Intelecto Opuesto

¿Harán cumplir las leyes?

La Comisión de Gobernación de la Cámara de Diputados en San Lázaro, aprobó el lunes pasado un proyecto para adicionar cuatro precisiones a la Ley General en Materia de Delitos Electorales promulgada en mayo pasado.

Con las modificaciones, en el Artículo 7 se establece que serán acreedores de las sanciones correspondientes aquellos que “sin causa legalmente justificada” impidan la instalación o clausura de una casilla.

Los artículos 9 y 10 precisan que al funcionario partidista, candidato ciudadano o quien “dentro del ámbito de sus facultades” se abstenga de comprobar gastos de eventos proselitistas de campaña y de remanentes de los partidos políticos que hayan perdido su registro, se le impondrán las multas o penas que especifican estos apartados.

Del artículo 11 se retira el acto de “inducir”, quedando como motivo de castigo al servidor público el coaccionar o amenazar a sus subordinados para que participen en eventos proselitistas de precampaña e instar a votar o no por un candidato o partido político.

Asimismo, en el artículo 16 se suprime el acto de “orientar”, quedando como causa de multas a los ministros de culto religioso el presionar el sentido del voto o inducir expresamente al electorado a votar o a abstenerse a votar por un partido o candidato.

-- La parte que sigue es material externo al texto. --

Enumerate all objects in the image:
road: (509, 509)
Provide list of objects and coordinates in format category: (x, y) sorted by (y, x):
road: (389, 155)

De acuerdo con información del Congreso federal, el dictamen formará parte del periodo extraordinario de sesiones previsto para esta misma semana y será efectivo para los siguientes procesos electorales del país.

¿Cómo podemos estar seguros de que se cumplirá a cabalidad con dichas sanciones descritas en las modificaciones legales? ¿Quién o quiénes serán los encargados de impartir la justicia electoral y penal en proceso de votación ahora con la reforma política, cambio de magistrados electorales, desaparición de tribunales estatales y demás disposiciones?

Sinceramente, me gusta que se haya actualizado el marco normativo y se hayan endurecido algunas medidas, sobre todo las de inducir u orientar, que son las más comunes en nuestra sociedad, gobiernos, colonias y fraccionamientos, poblados y ejidos en donde se le pide a la gente que apoyen proyectos políticos a cambio de prebendas, en muchas ocasiones forzosas, pues no hay de otra.

Es buena la propuesta que hacen los legisladores, es una realidad que las modificaciones tendrán que incidir directamente en el comportamiento de operadores políticos y personajes que aparecen de forma intempestiva en cada campaña, con acciones como las que pretenden penalizar ahora en la Ley de Delitos Electorales.

Es urgente también que se actualicen las multas y sanciones a las que se hacen acreedores los que infringen la ley antes citada, pues elecciones van y elecciones pasan y los responsables de violentar los procesos resulta que terminan siendo los más beneficiados con las bondades de la propia ley que los exime de inhabilitaciones para poder seguir participando.